The question that came up during the #HackLearning chat was What is the difference between a Learning Target and an Essential Question? This is a perplexing question because in my world the Essential Question and the Learning Target are pretty much synonymous. Being able to answer the essential question at the end of the learning activity is the learning target. So I wonder why we have competing terms that can guide our lesson creation and from I am reading it has more to do with what the students are doing on their journey to the learning target. Pursuing the learning target should be a student centered adventure and not a teacher centered trip. Think of it like the kid driving themselves vs the teacher driving the busload of kids. … but can’t the essential question create a student centered learning environment too?

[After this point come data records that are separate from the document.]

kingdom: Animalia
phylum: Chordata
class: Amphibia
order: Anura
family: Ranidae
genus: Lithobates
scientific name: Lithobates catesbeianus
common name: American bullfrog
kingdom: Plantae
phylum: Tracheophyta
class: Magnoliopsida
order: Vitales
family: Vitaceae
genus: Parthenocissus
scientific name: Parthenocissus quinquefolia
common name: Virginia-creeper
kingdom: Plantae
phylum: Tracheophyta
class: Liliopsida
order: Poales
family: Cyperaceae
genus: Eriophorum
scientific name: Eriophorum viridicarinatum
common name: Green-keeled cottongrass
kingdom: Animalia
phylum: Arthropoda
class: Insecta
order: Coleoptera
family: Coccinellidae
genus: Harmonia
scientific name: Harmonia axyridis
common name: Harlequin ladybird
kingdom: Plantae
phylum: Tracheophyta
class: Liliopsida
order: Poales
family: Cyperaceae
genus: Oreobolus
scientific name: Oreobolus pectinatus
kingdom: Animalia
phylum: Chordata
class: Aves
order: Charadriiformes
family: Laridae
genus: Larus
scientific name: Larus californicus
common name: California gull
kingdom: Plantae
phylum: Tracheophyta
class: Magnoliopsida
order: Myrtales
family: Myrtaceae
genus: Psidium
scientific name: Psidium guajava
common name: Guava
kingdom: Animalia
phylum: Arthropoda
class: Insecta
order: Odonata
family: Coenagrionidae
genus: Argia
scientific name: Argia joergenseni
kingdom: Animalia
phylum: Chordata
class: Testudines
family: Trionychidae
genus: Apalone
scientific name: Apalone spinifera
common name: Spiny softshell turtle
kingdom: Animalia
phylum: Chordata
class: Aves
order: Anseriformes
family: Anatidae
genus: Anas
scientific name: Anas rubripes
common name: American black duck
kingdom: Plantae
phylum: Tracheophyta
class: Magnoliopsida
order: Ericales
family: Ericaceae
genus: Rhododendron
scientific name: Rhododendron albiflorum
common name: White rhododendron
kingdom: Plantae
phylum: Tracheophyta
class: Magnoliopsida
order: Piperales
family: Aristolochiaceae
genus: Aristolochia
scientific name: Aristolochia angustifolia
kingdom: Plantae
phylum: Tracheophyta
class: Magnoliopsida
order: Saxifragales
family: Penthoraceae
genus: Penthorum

I use the essential question, which is based on my standards, as my end goal and then build backwards. The activities are what the students will do to move them from ignorance to being knowledgable. For example, instead of me standing in front of the class with a slide show talking and the kids taking notes, I create a series of questions based on my essential question and have the students create responses while I circulate the room. They are finding the answers instead of me telling them the answers. Once they complete their research they will complete a capstone activity that will answer the essential question. The capstone activity can be an OpEd, newspaper article, podcast, video, political cartoon or anything that can be used to illustrate what they have learned. Anything … except a multiple guess test.

I believe what is happening is we are trying to redefine something that is already there as a means to get teachers to create student centered learning. Regardless of which path you choose to follow … Learning Targets or Essential Questions, teachers need to make sure the kids are doing the learning and I think that is key.The kids have to be doing the learning and “doing” is not just working through problems … responding to questions. It is about what can they do with that information. Real learning is proven when they can actually use the information they have been given.